(Page-level text extractions)
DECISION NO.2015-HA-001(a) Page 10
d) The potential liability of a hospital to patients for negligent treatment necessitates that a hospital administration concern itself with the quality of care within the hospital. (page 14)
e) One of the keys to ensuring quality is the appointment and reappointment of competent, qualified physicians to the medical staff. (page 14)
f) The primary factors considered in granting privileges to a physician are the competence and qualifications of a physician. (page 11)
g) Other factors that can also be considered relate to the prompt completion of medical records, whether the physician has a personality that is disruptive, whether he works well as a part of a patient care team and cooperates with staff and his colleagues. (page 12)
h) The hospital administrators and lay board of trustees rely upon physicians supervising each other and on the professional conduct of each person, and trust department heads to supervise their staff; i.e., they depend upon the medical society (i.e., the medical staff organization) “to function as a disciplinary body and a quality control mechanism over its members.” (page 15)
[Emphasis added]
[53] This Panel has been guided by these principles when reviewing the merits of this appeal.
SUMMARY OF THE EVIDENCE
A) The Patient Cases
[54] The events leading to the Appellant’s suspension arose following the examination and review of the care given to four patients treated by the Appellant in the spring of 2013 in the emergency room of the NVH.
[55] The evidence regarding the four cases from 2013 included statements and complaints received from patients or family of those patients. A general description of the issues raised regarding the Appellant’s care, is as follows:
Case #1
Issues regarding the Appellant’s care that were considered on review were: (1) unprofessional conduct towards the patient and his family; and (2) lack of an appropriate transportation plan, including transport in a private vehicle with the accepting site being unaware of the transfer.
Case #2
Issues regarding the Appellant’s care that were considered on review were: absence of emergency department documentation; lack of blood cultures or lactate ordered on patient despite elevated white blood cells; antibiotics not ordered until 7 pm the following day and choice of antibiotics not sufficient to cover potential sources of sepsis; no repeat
--
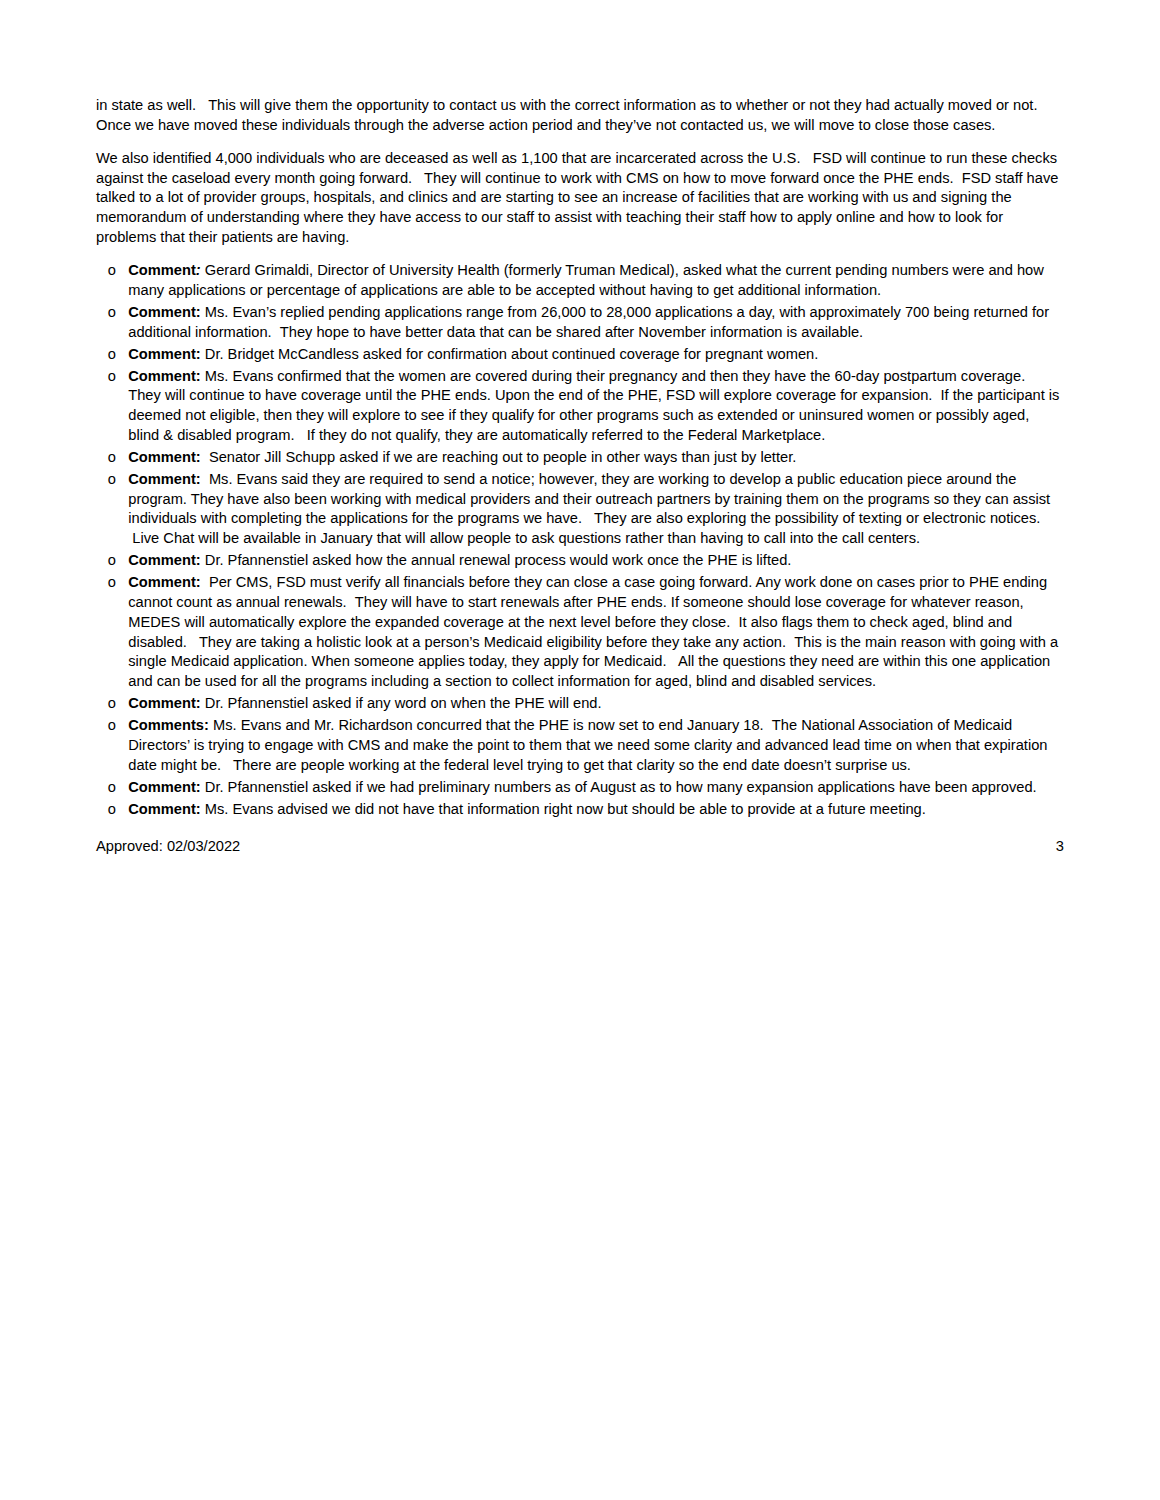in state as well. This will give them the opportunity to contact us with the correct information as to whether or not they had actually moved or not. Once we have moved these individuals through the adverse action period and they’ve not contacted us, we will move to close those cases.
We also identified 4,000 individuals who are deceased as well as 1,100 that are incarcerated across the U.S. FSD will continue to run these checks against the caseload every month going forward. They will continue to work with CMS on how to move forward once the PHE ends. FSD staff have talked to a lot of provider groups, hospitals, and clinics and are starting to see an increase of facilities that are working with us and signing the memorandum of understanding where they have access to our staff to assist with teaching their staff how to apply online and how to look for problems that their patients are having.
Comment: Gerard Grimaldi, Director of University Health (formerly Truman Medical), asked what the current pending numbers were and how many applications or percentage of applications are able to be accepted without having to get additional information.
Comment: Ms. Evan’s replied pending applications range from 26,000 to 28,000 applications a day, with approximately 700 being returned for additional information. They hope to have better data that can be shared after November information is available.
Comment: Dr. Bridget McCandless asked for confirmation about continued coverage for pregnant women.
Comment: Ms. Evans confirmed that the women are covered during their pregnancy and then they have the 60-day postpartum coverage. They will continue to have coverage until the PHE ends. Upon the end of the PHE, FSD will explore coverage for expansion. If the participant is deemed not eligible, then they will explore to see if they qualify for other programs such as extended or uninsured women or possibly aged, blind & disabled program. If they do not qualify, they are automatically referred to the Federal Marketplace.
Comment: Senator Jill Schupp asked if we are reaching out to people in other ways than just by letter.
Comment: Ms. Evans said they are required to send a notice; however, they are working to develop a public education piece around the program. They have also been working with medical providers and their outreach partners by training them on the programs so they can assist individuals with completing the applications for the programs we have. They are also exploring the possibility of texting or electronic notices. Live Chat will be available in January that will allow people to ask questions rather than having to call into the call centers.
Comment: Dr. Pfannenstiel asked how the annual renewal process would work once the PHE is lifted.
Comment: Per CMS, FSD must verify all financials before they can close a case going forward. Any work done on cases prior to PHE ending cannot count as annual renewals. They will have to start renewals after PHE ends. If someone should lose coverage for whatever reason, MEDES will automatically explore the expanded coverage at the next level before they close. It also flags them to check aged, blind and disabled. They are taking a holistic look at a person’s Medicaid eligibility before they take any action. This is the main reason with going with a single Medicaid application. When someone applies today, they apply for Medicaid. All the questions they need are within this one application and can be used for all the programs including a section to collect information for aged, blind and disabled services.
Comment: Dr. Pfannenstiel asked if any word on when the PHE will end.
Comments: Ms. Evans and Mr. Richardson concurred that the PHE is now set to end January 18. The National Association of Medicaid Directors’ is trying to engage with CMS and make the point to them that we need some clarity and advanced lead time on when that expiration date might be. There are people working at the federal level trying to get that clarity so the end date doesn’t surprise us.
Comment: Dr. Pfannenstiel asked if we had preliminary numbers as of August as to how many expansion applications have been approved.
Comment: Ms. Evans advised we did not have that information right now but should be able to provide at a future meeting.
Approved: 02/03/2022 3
---
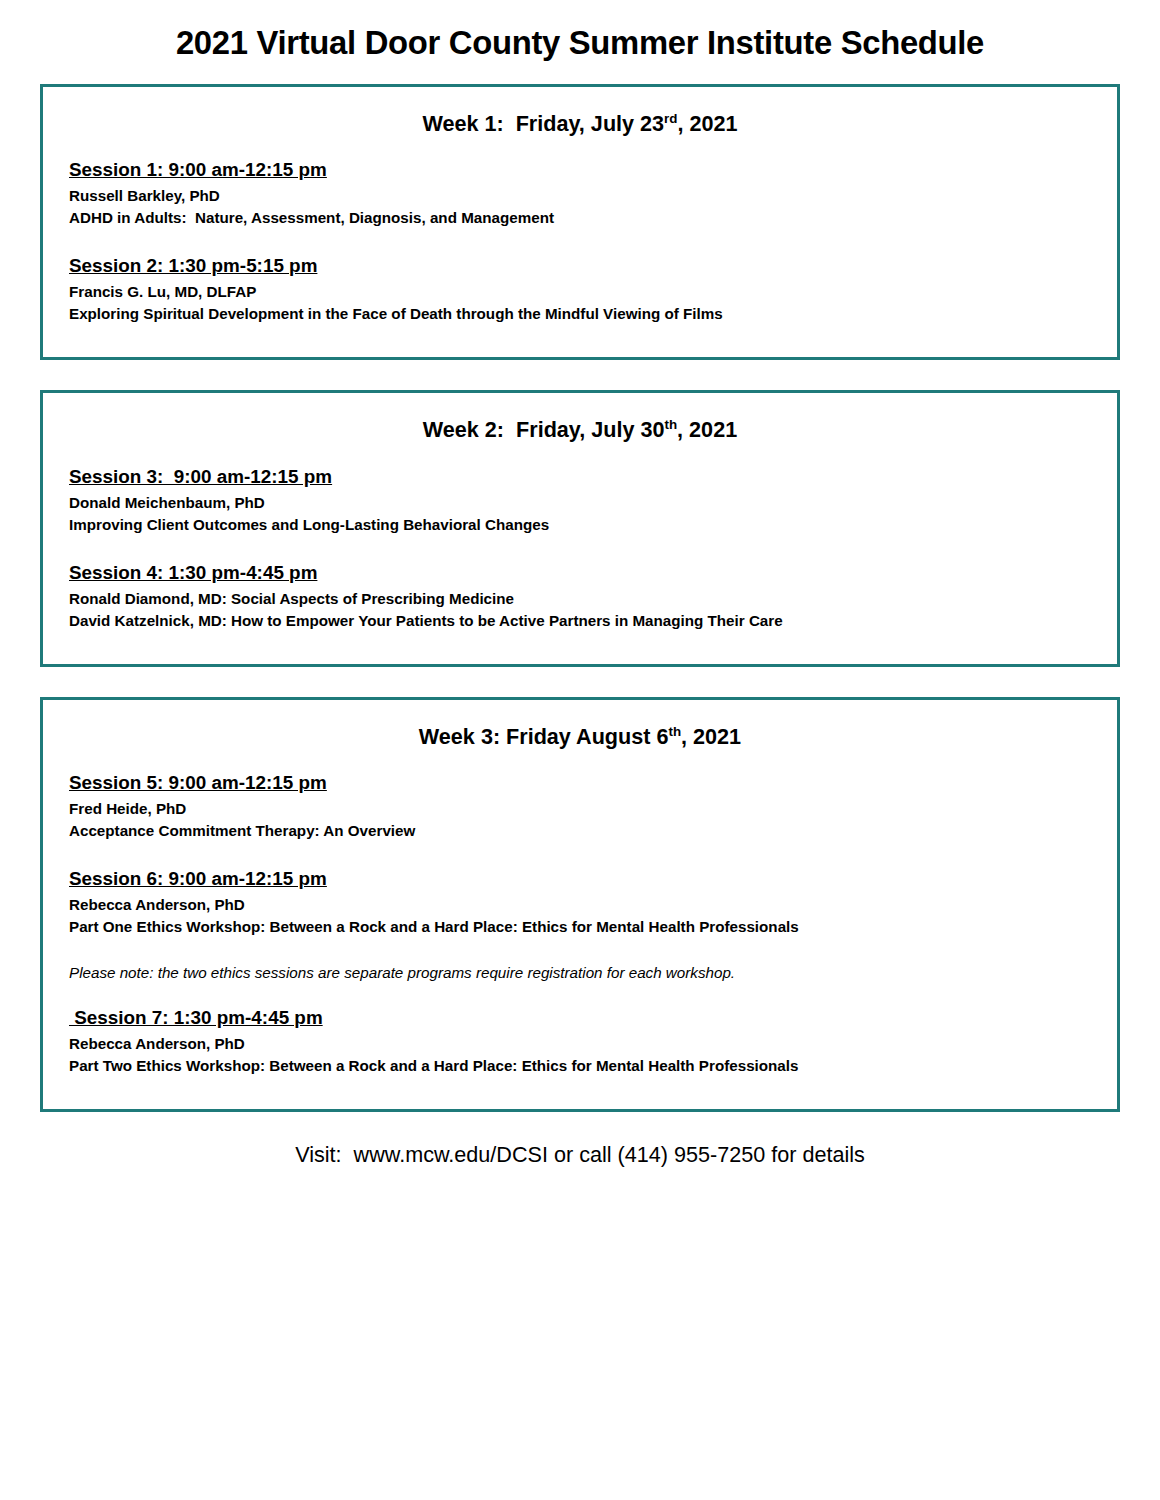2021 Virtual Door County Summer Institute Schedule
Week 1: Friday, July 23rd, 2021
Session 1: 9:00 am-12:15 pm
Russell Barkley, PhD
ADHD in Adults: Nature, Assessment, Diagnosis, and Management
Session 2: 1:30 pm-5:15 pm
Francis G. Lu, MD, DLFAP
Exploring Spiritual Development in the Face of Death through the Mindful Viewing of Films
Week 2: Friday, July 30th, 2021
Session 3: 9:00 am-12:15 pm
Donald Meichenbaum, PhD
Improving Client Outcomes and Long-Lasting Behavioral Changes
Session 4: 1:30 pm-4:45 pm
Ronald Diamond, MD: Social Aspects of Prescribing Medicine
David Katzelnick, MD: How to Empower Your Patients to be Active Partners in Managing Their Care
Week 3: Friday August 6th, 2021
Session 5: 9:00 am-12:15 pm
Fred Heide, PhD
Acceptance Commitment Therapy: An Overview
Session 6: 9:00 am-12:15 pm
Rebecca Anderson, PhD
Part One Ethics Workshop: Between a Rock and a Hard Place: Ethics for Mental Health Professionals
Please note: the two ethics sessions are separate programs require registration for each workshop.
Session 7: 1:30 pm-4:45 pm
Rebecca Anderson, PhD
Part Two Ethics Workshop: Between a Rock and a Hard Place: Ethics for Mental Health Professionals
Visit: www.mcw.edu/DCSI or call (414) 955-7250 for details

- TASK TO COMPLETE: Above are the records; from them, give again exactly the lines from the one containing "DECISION NO.2015-HA-001(a) Page 10" through the one containing "f) The primary", both included.

- TASK ANSWER:
DECISION NO.2015-HA-001(a) Page 10
d) The potential liability of a hospital to patients for negligent treatment necessitates that a hospital administration concern itself with the quality of care within the hospital. (page 14)
e) One of the keys to ensuring quality is the appointment and reappointment of competent, qualified physicians to the medical staff. (page 14)
f) The primary factors considered in granting privileges to a physician are the competence and qualifications of a physician. (page 11)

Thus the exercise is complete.